Toi et moi

Publié le par Emilie

_ Arrête de m’ignorer comme ça ! Je n’en peux plus ! Regarde-moi ! Ecoute-moi ! J’ai tout essayé pour attirer ton attention : maux de tête, maux de ventre, démangeaisons et j’en passe. Rien n’y fait. Tu continues à te convaincre que ça passera en m’ignorant. Mais tu te trompes. Tu te fatigueras avant moi car jamais je ne te laisserais en paix. Tu m’entends ?

_ Inutile de hurler. Je t’entends.

_ Ca pour m’entendre, tu vas m’entendre. Je ne laisserais pas passer cette occasion. J’ai trop attendu ce face à face. Que crois-tu depuis toutes ces années ? Que ça m’amuse d’être patraque ? Que je fais ça pour mon plaisir ?

_ Je n’en sais rien.

_ Ca, ce n’est pas une surprise. Tu ne me connais pas. 26 ans  de cohabitation et tu ne sais toujours rien de moi.

_ Parce que toi tu me connais peut-être ?

_ Comment pourrais-je ne pas te connaître ? Tu passes ton temps à jacasser : j’ai envie de chocolat, je pense que le monde ne tourne pas rond, j’ai peur de tous ces gens que je ne connais pas, je me trouve moche, je suis si fatiguée…

_ Ca suffit ! J’ai saisie !

_ Il faut dire que c’est facile de se raconter quand on a une voix, des mots. Mon langage à moi est moins efficace. La preuve en est que tu ne comprends jamais quand je te demande d’arrêter de manger, quand, sur le point de craquer, je te supplie de d’aller courir, quand je tombe de sommeil. Malgré mon influence sur ton état tu fais comme si je n’existais pas. Mais regarde la vérité en face, si je n’étais pas là tu ferais toujours parti du néant. Tu ne serais rien !

_ Parce que tu crois que c’est facile. On est si différente. C’est bien simple, je ne me souviens pas qu’on ait jamais voulu la même chose. Tu penses vraiment que c’est pour moi que j’ai arrêté de fumer.

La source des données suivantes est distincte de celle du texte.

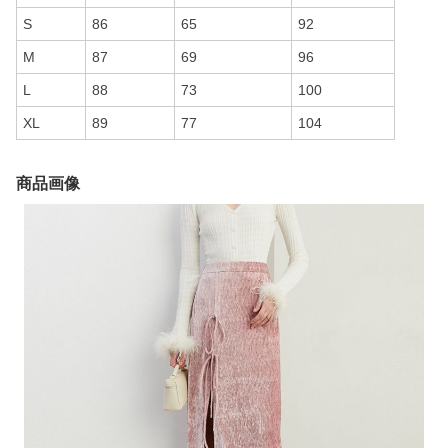
S
86
65
92
M
87
69
96
L
88
73
100
XL
89
77
104
商品画像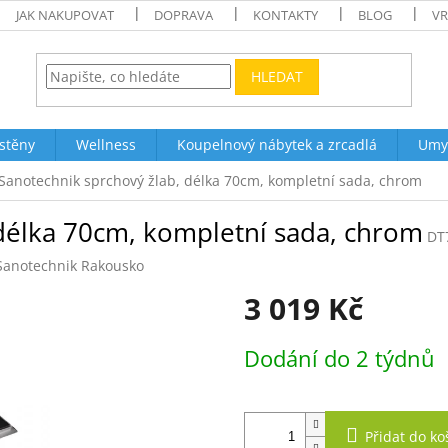
JAK NAKUPOVAT
DOPRAVA
KONTAKTY
BLOG
VR
HLEDAT
stěny
Wellness
Koupelnový nábytek a zrcadlá
Umy
Sanotechnik sprchový žlab, délka 70cm, kompletní sada, chrom
 délka 70cm, kompletní sada, chrom
DT
Sanotechnik Rakousko
3 019 Kč
Měrná
Dodání do 2 týdnů
cena:
Přidat do ko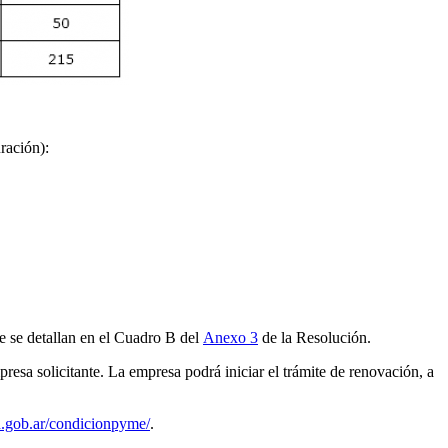
ración):
e se detallan en el Cuadro B del
Anexo 3
de la Resolución.
presa solicitante. La empresa podrá iniciar el trámite de renovación, a
n.gob.ar/condicionpyme/
.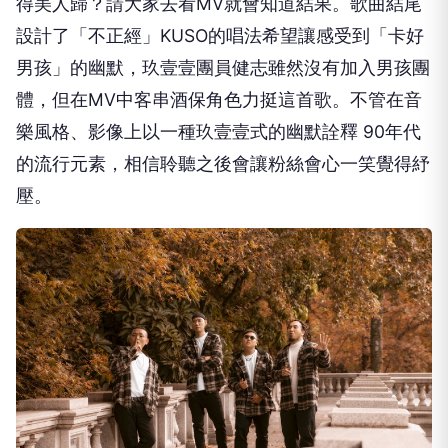
得美人歸？請大家去看MV就會知道結果。歌曲結尾
設計了「
不正經」KUSO的唱法希望讓感受到「卡好
男孩」的幽默，
玖壹壹團員健志雖然沒有加入男孩團
體，
但在MV中客串酒保角色力挺這首歌。不管在音
樂風格、
影像上以一種玖壹壹式的幽默詮釋 90年代
的流行元素，相信聆聽之後會讓粉絲會心一笑覺得紓
壓。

_ Je l’attendais celle-là. C’est tellement toi. Tu m’empoisonnes pendant 10 ans et tu t’attends à ce que je tombe à tes pieds quand tu décides enfin, dans ta grande bonté, à arrêter.

_ Parfaitement ! Rien ne m’y obligeait.

_ Mais dis-moi ce que j’ai fait pour que tu m’en veuilles autant.

_ Tu veux savoir. Ta vulnérabilité. On peut te frapper, te violer, tu peux te blesser, et tu es condamnée à dépérir avant de mourir. Alors que je suis intouchable, immortelle.

_ C’est ce que tu imagines. Tu ignores ce qui t’arrivera au moment de mon trépas.

_ S’il n’y avait que ça. Mais les limites de ta chair me sont insupportables. Tu es lourde, raide et empotée. J’aurais peut-être du plaisir à faire du sport si tu ne t’essoufflais pas si vite. Il est inutile que je m’attarde sur ton physique si fatalement immuable. Moi je change à la vitesse de la pensée. Je ne connais aucune impossibilité.

_ Pour une fois, tu es dans le vrai. Avec toi tout est tellement possible que jamais rien ne se concrétise. Tu dépends tellement de moi que c’en est risible. Sans mes yeux, plus de romans, sans mes oreilles, plus de musique, sans ma langue, plus de goût, sans mes mains, plus de dessin. Que serais-tu sans moi ?

_ Balivernes ! J’ai le pouvoir de vie ou de mort sur toi. Qui te couvres, te nourrit, t’anime ? Tu n’es qu’une coquille vide que j’habite. L’aurais-tu oublié ?

_ Avec ce que tu fais pour moi, tu pourrais tout aussi bien me laisser mourir. Mais tu as certainement peur de ce que tu pourrais devenir.

_ Tu as peut-être raison. Excuse-moi. Je vais faire des efforts pour être plus à ton écoute. Qu’est-ce que tu veux, dis-moi.

_ Tu crois pouvoir me berner aussi facilement. Je te connais trop bien. Aujourd’hui tu es toute miel dans l’espoir que le psoriasis disparaisse, mais je te donne 2 jours avant de m’oublier. Moi ce que j’aimerais, c’est que tu réalises au plus profond de toi qu’on est liée, qu’on a besoin l’une de l’autre et qu’on décide de passer le temps qu’il nous reste sur cette planète à marcher ensemble. Mais tant que tu me hais c’est sans espoir.

_ Je veux bien, mais je ne sais pas comment faire pour te pardonner tes faiblesses.

_ Je n’ai aucune solution miracle mais je t’en prie, essaies de trouver le chemin qui te mènera à moi.

_ Je ne peux te promettre que d’essayer.